MARJORIE PRIME

Most movies about artificial intelligence have been glitzy sci-fi pictures, often with menacing undertones. By contrast “Marjorie Prime,” adapted by Michael Almereyda from a 2014 play by Jordan Harrison that was shortlisted for the Pulitzer Prize, situates concerns about the impact of AI within a contemplative, cerebral piece about loss, grief and the fragility of memory. Its concern with existential issues and its hushed, deliberate style may hold you rapt; conversely, it might bore you to distraction.

The chamber piece is set at some date in the near future at a seaside home where elderly Marjorie (Lois Smith) lives with her daughter Tess (Geena Davis) and son-in-law Jon (Tim Robbins). In order to help her deal with her worsening dementia, they have provided her with a 3D hologram of her late husband Walter (Jon Hamm), called Walter Prime, whose conversations with her can, it’s hoped, help minimize her loss of memory—though painful recollections are to be suppressed.
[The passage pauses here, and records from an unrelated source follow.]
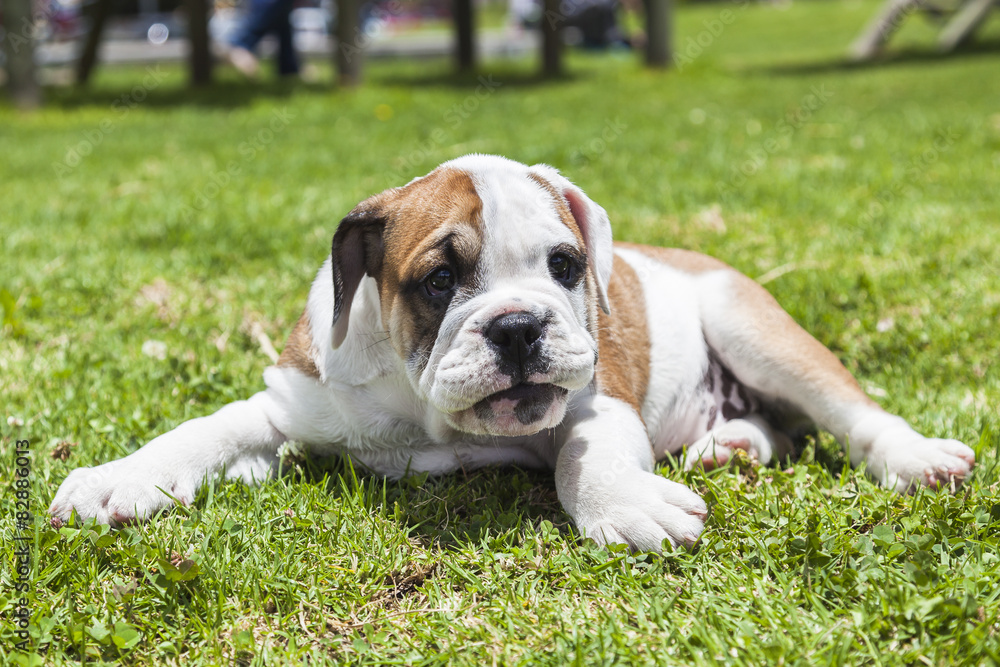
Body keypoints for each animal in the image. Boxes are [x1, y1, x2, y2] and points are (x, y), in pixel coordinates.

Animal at [48, 154, 976, 552]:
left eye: (565, 266)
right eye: (438, 280)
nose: (520, 325)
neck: (424, 411)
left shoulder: (596, 401)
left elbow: (582, 454)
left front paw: (626, 506)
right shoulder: (289, 403)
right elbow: (204, 428)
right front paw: (117, 478)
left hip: (752, 324)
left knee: (849, 413)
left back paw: (915, 457)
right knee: (777, 427)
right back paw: (732, 444)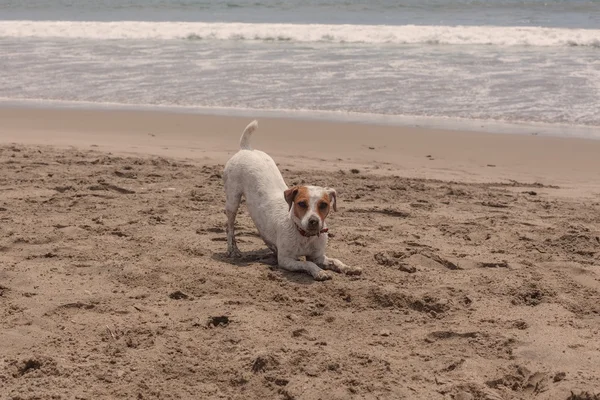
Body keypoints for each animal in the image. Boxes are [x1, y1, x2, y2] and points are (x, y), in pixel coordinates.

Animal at [221, 120, 358, 280]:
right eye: (301, 204)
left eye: (323, 205)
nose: (313, 221)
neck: (305, 235)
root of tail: (247, 149)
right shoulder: (286, 260)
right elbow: (307, 263)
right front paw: (319, 272)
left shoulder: (318, 257)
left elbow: (335, 261)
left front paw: (349, 268)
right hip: (232, 200)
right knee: (230, 227)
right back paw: (233, 250)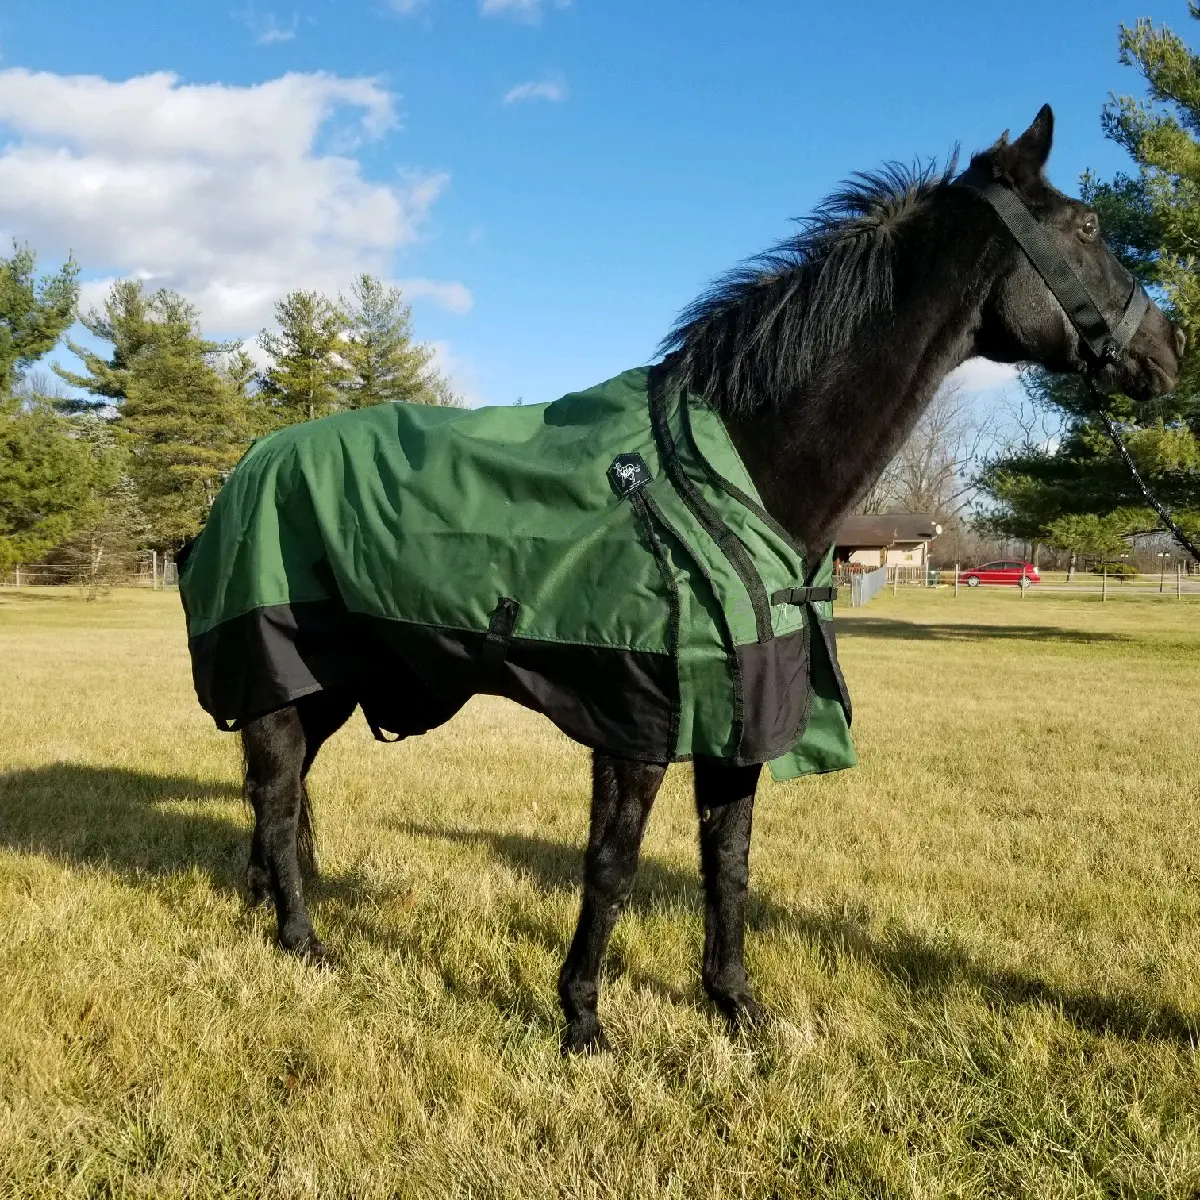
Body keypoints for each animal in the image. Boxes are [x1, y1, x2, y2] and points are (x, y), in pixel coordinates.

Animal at [189, 105, 1183, 1055]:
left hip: (324, 684)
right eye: (1088, 225)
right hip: (278, 673)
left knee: (283, 794)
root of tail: (251, 464)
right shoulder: (632, 724)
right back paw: (303, 942)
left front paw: (735, 1006)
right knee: (276, 793)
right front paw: (583, 1022)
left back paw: (271, 908)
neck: (734, 467)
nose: (1171, 350)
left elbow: (727, 864)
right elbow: (612, 865)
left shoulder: (744, 719)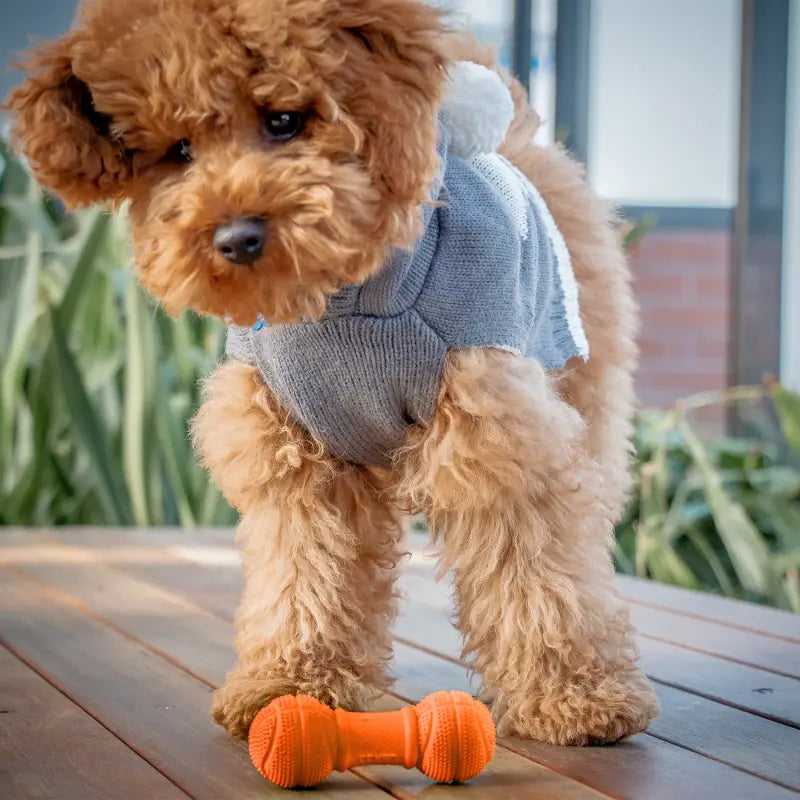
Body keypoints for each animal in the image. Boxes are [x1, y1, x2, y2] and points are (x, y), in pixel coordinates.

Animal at [6, 0, 660, 744]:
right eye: (178, 152)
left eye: (284, 120)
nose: (235, 238)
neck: (345, 301)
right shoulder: (295, 458)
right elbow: (305, 573)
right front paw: (290, 683)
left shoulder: (497, 438)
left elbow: (535, 566)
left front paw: (575, 695)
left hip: (585, 384)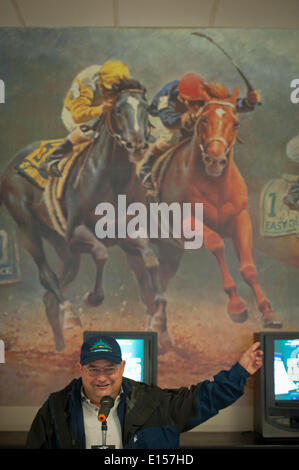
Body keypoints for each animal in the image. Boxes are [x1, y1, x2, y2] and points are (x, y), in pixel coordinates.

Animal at [156, 88, 284, 328]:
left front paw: (267, 310)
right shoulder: (186, 221)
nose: (215, 160)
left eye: (236, 123)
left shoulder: (241, 219)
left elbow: (248, 268)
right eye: (203, 119)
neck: (214, 185)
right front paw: (236, 305)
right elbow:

Jon is a strong proponent of the created Walter’s value, feeding him information that he can then use in his sessions with Marjorie. Tess, on the other hand, is more ambivalent, not only because her relationship with her mother is somewhat fraught, but because there are parts of the past—like her father’s infidelity and the fate of her brother—that she doesn’t want resuscitated.

Indeed, the film deals explicitly with the very nature of memory, suggesting that it is not something definite and established but rather a continuously revised construct, with memories that are “called up” being not a reconnection with the actual remembered event but instead the last memory of it that has been previously accessed, so that like every duplicate of a duplicate, it erodes over time and can even be altered. A humorous moment about that occurs early on, when Walter relates how he and Marjorie had gone to see “My Best Friend’s Wedding” and she conspiratorially suggests they should revise the story to have gone to “Casablanca” instead. Harrison and Almereyda are getting at a point similar to the one made recently by “The Sense of an Ending,” arguing that we don’t really reconstruct the past as much as construct it anew in the present, a variant of the idea that the past isn’t dead, and isn’t even past.

The film also raises the issue of the nature of the “primes”—not just Walter but others that appear in later stages of the picture. They absorb whatever information on the individual they’re replacing is given them, but always want more, aiming to become as fully human as possible, and as perfect a “copy” as they can. In the last section, after a succession of scenes that show the aging of the human characters like an extended version of “2001,” we see a group of “primes” now remembering—and longing for—the past themselves.

If all that seems too esoteric and precious to endure, rest assured that as intellectualized as it might sound, “Marjorie Prime” conveys a strongly humanist strain, due largely to the excellence of the ensemble cast, who succeed in transforming their characters from symbols in an exercise into fully felt individuals. Smith gives a career-capping performance as the frail but cheeky Marjorie, while Davis—absent from major roles too long—makes Tess a complex figure. Even better is Robbins, whose subtlety here recalls his best past work. Hamm, meanwhile, captures the robotic nature of hologram Walter faultlessly.

Almereyda brings a delicate touch to this material. While he’s not able to “open up” the piece in any appreciable way—a few outdoor scenes and flashbacks apart, as well as occasional shots of the swirling sea—he does manage to avoid a simply stagey feel. In this he’s helped by Sean Williams’ fluid cinematography, Kathryn J. Schubert’s stately editing and Javiera Varas’ elegant production design, as well as Mica Levi’s imaginative music score, in which bursts of string sonority alternate with subdued rumblings and some ambient intrusions.

“Marjorie Prime” is hardly a rousing crowd-pleaser, but it is a quietly affecting rumination on memory and loss that will touch those willing to watch and listen attentively.